(Dataset records)
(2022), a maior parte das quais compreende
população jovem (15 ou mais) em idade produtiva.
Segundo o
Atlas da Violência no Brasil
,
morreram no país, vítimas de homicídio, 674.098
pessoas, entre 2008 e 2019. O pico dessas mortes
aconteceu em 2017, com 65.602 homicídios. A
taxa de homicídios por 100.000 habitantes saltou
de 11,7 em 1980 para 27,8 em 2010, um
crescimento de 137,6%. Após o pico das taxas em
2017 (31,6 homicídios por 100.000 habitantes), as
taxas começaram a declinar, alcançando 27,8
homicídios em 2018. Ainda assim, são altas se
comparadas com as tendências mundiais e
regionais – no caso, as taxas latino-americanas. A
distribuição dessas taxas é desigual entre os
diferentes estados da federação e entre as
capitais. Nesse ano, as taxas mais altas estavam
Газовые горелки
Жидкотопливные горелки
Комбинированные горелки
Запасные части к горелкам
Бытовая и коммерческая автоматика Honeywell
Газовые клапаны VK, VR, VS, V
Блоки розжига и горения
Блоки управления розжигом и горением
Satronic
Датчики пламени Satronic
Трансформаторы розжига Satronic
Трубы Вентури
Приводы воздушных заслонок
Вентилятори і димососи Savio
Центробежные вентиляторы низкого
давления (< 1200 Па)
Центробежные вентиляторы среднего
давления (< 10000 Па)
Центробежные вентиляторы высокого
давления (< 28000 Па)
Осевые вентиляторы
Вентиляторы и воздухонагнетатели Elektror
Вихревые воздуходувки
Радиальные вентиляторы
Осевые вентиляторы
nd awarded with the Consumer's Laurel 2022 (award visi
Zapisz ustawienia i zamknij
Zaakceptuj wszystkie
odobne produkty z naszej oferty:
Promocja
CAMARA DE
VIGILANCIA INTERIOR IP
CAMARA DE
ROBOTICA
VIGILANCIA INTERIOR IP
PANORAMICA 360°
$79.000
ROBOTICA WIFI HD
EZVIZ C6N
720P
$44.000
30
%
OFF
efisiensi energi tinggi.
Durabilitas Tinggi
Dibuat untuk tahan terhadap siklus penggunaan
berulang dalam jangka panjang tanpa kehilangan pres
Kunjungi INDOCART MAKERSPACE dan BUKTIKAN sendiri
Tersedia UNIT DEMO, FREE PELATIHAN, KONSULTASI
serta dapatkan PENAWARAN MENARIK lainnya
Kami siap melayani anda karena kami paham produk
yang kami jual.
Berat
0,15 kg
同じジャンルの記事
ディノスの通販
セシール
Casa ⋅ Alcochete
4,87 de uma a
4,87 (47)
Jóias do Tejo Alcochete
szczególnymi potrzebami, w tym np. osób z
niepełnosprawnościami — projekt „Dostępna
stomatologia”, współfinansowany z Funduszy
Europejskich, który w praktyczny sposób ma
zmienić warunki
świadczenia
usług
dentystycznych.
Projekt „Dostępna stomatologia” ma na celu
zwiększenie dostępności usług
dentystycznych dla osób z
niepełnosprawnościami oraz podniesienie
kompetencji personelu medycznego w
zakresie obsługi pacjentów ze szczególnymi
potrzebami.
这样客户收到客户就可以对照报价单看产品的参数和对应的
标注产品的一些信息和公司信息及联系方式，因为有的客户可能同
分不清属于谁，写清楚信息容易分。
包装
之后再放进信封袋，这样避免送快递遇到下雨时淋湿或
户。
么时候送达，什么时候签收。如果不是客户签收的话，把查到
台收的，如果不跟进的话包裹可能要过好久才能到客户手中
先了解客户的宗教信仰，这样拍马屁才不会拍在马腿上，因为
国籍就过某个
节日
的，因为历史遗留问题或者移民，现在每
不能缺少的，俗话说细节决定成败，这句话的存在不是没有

◆ **DESCRIPTION OF THE TASK**: Whenever the word "Центробежные" shows up in a line of the entries, list that line.

◆ **EXERCISE SOLUTION**:
Центробежные вентиляторы низкого
Центробежные вентиляторы среднего
Центробежные вентиляторы высокого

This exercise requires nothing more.